Comparison of results have revealed that difference between 2D and 3D measurements is not signficant with P value greater than 0.05 (obtained P value at 0.45).With obtained results reliabilty and validity of automated software based 3D tomographic measurement has been justified. ln order to prove clinical relevance of these softwares, two orthopadic surgeons separately analyzed the images for interobserver consistency, whereas one the surgeon undertook the measurements twice for intraobserver reliability analysis. With the aid of 3D automated measurement softwares, interobserver and intraobserver discrepancies can be safely eliminated. [34] compares the accuracy of measurement of consistency based techniques including MPI (2.1), MPR(2.2) and SSD (2.3) with direct volume rendering (3.1). Aneurysm has been simulated by an experimetal setup in which a scaled baloon is inserted in a tube and CT scans of the apparatus has been obtained. Mentioned algorithms are used for generation of 3D models. Dimensions of the obtained 3D models are then compared with the orignal apparatus. Mean differences for each algoriithm is calculated and one way ANOVA (Analysis of Variance) is used to obtain P value for the differences which proved significant (with P value less than 0.05). Obtained results prove that direct volume rendering technique (Ray casting) provides accurate results compared to MPI, MPR and SSD methods.

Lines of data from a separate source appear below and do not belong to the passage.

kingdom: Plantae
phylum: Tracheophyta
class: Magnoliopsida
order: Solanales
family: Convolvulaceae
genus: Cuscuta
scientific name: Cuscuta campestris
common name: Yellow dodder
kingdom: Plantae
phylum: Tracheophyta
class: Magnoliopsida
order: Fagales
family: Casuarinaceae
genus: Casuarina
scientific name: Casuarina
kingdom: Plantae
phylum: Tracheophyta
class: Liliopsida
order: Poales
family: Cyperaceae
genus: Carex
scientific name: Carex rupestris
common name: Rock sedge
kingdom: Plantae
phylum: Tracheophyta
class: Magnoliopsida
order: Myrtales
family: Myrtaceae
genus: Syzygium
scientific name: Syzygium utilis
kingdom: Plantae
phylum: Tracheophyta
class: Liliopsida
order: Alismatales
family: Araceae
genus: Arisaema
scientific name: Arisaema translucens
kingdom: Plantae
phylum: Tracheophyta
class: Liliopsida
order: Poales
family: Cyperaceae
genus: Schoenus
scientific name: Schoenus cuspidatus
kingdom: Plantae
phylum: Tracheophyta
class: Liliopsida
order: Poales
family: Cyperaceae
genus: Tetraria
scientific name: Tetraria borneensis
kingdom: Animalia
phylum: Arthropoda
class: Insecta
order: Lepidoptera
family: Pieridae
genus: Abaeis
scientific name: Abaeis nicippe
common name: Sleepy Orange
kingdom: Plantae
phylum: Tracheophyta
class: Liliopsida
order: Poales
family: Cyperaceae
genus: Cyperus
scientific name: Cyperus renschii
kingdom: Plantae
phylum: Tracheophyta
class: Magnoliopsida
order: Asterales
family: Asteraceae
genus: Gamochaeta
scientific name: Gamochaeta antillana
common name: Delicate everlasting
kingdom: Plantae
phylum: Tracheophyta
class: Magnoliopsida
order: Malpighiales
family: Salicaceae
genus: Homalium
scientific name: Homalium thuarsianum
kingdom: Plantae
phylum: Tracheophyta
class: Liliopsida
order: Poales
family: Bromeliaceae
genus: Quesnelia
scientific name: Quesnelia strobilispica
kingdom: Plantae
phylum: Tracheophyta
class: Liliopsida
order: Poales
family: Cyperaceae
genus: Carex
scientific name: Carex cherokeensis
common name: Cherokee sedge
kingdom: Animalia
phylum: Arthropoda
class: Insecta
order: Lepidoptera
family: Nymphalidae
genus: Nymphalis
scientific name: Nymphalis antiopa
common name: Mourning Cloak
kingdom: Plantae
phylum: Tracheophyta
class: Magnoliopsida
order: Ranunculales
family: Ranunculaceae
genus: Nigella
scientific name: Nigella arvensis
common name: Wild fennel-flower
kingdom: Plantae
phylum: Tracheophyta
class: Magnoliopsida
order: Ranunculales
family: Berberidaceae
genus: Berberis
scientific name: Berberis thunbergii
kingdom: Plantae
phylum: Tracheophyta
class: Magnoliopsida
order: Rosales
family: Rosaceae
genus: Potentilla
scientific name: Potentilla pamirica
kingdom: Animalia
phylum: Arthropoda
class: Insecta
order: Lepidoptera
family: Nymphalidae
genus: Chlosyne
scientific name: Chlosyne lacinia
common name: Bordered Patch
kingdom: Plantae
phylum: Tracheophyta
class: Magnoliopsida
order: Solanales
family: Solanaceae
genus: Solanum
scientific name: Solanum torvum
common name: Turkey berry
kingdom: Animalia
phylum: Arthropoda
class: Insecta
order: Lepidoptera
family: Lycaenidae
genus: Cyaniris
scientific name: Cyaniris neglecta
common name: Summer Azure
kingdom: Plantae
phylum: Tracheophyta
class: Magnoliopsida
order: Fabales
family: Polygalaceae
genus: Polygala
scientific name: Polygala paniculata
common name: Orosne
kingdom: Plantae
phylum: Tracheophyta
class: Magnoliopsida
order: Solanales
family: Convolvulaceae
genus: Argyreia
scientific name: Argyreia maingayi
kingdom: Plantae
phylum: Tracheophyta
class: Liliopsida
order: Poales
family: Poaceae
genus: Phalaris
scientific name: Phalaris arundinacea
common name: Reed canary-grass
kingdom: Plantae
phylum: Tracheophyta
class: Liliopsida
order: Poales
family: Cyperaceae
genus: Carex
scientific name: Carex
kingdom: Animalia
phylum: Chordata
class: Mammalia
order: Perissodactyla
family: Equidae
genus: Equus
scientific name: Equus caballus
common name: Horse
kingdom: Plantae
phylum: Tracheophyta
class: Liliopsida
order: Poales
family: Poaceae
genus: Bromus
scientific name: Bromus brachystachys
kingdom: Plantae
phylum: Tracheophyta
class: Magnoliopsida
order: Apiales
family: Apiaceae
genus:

Conclusion and future work

Tomographic imaging has developed tremendously with a pace matching advancements in the field of computer vision. Although latest 3D reconstruction software packages available provide high quality visualization of human anatomy, however, there still exists room for improvement specially in terms of calibration and accurate modelling. We intend to develop a scaled 3d model for human spine. Due to the non availability of annotated and scaled vertebra test cases, we will calibrate our reconstructed model based on average vertebra size for cervical, thoracic, lumbar, sacral and cocyx sections. We intend to follow the foot steps of [28] for 3D modelling. During the process powerful segmentation feature of convolutional neural nets as used by [25] will also be studied and implemented.